The U.S. Supreme Court is back in session, which is always a cause for concern. In recent years, the court, with six members now favorable to Christian Nationalist arguments, is making a hash of religious freedom.
The court today is hearing oral arguments in a case dealing with LGBTQ+ rights. Chiles v. Salazar concerns a Colorado law, the Minor Conversion Therapy Law (MCTL), that bans counselors from trying to change a child’s sexual orientation or gender identity.
This law has a clear secular purpose: It was enacted to protect LGBTQ+ children from so-called “conversion therapy,” which scientific research and medical evidence have shown to be ineffective and even dangerous.
The Christian Nationalist legal group Alliance Defending Freedom argues that the law violates religious freedom and free speech. A legal brief Americans United and its allies filed before the high court debunks this argument.
“There is nothing in the record to support the argument that the MCTL was enacted with anti-religious animus or to target religion,” observes the brief. “Instead, the MCTL was enacted to address secular concerns – protecting minors from harmful and ineffective mental health treatment.”
AU Senior Litigation Counsel Amy Tai, one of the authors of the brief, stressed that point in an interview with United Press International, remaking, “This case is about Colorado’s law that protects LGBTQ+ youth from being subjected to harmful and discredited conversion therapy practices. The law is not anti-religion and applies to all mental health professionals. It does not ban conversion therapy on religious grounds.”
In a statement, AU President and CEO Rachel Laser urged the Supreme Court to acknowledge that the law’s purpose is to protect vulnerable youth.
“Our country’s promise of church-state separation means that all Americans must be free to live as themselves and believe as they choose, as long as they do not harm others,” Laser said. “We urge the U.S. Supreme Court to affirm that our laws can protect vulnerable LGBTQ+ children from the proven harm of conversion therapy.”
Laser added, “This is yet another case spearheaded by Alliance Defending Freedom, an aggressive Christian Nationalist organization that is manipulating the courts in order to turn religious freedom into a license to discriminate. We need a national recommitment to the separation of church and state.”

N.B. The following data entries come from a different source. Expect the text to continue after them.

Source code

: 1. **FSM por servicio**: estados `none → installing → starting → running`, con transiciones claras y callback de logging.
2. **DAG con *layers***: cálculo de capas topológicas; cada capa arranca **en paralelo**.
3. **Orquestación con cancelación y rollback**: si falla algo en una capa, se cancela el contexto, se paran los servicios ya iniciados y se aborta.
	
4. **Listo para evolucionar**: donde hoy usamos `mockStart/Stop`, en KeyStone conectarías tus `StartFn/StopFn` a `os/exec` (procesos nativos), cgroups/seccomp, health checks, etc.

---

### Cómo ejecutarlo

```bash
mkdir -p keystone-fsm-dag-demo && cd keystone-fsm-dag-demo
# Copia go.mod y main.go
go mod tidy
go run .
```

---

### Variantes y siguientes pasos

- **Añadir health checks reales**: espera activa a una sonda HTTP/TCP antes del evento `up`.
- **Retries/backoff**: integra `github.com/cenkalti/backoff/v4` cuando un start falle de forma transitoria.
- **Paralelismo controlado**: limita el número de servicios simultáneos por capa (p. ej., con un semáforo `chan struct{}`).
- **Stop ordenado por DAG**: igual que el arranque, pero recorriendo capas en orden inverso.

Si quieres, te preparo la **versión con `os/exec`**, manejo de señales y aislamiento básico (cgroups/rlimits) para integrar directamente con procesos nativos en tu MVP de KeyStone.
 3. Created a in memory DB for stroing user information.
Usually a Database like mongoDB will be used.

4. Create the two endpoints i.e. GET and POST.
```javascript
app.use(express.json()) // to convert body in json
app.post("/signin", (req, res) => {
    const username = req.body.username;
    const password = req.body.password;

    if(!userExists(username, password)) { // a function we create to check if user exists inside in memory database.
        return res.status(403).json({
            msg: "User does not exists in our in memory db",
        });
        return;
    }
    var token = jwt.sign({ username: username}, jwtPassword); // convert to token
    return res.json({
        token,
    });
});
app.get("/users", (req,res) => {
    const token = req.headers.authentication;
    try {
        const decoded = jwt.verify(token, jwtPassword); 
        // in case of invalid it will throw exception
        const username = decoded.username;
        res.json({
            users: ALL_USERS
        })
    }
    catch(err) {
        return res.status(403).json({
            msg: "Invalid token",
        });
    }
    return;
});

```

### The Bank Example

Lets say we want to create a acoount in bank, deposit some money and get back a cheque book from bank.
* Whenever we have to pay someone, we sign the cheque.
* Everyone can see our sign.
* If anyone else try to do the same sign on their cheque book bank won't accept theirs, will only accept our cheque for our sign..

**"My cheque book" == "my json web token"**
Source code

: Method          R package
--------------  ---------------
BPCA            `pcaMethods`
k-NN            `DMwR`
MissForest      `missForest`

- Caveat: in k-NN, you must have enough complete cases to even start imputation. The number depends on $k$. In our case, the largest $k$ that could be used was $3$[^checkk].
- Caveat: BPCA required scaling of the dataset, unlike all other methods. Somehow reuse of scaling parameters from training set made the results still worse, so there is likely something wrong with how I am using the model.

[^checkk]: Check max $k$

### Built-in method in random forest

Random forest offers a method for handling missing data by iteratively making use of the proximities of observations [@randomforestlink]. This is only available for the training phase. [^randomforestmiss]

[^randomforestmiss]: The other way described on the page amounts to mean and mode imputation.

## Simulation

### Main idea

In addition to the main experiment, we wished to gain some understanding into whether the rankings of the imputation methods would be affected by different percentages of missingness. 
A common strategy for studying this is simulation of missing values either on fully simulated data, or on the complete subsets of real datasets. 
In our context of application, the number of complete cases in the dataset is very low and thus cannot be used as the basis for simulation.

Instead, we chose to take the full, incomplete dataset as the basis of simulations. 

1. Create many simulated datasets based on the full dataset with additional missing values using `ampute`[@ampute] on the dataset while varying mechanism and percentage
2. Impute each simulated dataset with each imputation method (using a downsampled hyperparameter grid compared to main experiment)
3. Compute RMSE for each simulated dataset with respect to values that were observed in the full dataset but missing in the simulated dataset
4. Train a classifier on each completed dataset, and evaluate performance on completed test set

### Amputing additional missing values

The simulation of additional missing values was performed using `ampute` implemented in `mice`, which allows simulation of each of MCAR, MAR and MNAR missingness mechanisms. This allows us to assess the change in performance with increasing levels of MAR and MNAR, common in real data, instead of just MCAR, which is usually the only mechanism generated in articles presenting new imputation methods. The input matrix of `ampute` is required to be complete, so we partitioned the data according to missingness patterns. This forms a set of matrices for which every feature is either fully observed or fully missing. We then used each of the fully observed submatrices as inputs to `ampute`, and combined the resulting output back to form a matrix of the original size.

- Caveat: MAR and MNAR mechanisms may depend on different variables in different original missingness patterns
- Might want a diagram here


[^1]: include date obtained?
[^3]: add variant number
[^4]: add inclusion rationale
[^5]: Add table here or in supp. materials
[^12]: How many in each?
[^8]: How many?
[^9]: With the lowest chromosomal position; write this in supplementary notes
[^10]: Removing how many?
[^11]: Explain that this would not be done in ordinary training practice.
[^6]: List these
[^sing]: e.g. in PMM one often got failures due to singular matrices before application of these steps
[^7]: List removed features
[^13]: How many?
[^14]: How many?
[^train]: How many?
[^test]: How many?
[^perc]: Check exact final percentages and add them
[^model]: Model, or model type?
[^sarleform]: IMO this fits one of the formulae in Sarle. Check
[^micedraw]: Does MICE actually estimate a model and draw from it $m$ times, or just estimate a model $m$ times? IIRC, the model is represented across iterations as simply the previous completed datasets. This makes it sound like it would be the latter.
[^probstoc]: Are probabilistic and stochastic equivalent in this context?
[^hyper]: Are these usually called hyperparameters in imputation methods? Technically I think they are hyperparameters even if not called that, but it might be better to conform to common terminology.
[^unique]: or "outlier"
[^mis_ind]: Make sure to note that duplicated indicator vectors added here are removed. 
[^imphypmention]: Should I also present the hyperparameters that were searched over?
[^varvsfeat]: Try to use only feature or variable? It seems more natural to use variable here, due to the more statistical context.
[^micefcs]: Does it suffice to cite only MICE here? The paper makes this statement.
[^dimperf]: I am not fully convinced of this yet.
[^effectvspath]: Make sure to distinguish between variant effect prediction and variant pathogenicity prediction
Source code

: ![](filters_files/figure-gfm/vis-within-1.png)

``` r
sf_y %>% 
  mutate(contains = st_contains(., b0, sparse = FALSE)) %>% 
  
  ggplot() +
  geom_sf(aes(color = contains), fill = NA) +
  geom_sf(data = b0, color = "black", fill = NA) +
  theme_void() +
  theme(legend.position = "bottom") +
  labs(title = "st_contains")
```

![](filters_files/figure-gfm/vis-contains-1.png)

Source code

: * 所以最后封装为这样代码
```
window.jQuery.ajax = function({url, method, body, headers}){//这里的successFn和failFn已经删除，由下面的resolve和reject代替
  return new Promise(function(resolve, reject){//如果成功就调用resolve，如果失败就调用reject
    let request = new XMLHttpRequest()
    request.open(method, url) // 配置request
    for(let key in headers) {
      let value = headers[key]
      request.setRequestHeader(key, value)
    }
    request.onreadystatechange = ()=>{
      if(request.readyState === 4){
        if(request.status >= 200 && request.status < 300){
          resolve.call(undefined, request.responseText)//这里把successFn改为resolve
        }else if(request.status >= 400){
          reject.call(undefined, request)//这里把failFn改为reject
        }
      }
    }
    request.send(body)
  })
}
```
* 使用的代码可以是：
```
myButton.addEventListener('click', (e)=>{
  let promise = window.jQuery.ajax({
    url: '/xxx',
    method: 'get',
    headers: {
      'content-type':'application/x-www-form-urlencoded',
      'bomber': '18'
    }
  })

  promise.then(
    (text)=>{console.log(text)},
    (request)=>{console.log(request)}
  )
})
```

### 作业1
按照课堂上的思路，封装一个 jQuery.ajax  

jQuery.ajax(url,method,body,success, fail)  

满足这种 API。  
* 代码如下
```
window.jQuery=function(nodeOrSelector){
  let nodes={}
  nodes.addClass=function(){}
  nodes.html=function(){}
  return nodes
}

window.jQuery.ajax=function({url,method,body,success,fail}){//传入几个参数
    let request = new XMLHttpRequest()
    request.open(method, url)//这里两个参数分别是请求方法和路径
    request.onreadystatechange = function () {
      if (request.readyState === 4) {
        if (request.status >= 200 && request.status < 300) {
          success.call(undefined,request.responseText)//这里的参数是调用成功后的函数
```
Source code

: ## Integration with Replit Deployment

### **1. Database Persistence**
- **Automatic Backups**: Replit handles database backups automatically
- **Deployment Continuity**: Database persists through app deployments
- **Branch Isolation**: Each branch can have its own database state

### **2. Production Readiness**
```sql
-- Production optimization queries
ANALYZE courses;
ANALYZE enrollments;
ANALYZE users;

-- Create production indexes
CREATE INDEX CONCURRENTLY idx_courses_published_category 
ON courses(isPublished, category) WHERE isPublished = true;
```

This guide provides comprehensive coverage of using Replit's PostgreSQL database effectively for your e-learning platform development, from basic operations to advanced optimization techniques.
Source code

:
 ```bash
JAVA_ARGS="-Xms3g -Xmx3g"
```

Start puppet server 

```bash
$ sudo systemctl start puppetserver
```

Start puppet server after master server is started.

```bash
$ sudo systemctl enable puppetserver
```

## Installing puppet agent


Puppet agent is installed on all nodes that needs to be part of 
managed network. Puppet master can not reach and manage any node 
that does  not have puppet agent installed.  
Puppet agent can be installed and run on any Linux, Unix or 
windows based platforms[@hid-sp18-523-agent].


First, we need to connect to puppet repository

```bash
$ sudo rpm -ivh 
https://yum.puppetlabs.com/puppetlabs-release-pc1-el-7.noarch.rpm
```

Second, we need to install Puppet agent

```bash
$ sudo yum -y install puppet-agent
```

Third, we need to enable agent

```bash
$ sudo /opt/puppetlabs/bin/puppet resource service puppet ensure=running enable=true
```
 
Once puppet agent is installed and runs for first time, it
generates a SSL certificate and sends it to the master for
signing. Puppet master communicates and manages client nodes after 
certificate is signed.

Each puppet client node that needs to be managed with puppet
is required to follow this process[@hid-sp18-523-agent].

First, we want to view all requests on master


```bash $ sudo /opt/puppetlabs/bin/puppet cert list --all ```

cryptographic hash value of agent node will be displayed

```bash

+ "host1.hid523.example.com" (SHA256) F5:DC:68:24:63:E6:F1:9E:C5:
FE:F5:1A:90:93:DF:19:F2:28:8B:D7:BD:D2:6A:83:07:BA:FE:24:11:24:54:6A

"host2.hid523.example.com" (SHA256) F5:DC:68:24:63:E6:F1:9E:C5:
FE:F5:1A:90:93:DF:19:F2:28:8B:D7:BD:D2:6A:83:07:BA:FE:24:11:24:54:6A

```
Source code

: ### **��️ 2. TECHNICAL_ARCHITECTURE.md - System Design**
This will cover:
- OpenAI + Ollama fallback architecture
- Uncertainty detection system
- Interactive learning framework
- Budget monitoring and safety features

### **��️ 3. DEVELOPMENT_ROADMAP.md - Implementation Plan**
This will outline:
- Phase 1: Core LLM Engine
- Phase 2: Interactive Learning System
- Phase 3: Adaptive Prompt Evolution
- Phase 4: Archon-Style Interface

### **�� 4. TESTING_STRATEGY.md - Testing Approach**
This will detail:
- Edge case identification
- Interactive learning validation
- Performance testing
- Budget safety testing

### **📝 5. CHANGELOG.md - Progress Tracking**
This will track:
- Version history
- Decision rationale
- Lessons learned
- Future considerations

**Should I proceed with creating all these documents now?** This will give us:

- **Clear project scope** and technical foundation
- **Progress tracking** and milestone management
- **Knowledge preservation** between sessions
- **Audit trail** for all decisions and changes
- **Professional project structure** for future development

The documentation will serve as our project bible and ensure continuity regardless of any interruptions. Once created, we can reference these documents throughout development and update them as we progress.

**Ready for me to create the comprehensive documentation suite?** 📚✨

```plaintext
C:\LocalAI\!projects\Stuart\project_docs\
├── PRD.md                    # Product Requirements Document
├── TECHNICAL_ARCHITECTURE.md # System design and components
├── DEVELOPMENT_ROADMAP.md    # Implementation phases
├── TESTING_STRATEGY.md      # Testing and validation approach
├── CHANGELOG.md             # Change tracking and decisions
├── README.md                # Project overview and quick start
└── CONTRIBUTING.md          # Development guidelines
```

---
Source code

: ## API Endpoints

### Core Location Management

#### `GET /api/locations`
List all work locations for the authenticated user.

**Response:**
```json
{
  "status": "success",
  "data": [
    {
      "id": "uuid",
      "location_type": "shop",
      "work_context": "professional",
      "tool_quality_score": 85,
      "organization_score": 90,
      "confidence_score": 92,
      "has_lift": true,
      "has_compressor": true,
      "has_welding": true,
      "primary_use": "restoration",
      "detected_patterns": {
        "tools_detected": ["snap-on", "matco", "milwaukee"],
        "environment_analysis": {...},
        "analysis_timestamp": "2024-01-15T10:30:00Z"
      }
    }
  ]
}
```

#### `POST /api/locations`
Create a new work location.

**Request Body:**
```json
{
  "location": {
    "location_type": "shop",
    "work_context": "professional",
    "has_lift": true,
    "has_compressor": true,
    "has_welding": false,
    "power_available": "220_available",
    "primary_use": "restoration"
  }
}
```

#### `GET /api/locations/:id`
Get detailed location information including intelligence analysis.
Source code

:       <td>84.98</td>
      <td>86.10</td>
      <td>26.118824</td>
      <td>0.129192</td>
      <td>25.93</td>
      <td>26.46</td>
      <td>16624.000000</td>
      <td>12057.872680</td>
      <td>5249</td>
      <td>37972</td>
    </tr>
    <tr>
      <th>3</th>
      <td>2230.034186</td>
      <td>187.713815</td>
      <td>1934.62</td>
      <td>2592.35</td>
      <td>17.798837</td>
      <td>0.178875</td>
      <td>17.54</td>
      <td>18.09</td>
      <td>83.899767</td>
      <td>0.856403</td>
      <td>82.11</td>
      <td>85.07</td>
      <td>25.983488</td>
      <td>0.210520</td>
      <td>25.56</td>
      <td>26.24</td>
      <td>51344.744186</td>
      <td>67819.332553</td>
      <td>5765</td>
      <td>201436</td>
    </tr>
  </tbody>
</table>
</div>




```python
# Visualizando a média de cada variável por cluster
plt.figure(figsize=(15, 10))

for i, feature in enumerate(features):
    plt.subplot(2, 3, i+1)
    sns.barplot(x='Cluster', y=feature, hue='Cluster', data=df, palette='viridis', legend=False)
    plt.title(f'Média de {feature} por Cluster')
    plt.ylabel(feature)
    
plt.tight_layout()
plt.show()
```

Religious freedom is crucial to the American experience. But religious freedom has historically been tempered by the understanding that no one can use that noble principle as an instrument to harm others or take away their rights.
The Supreme Court has been drifting away from that concept, which threatens to turn religious freedom from a shield that protects into a sword that lashes out.
It’s time to reverse course. The Chiles case is an excellent place to start that much-needed shift.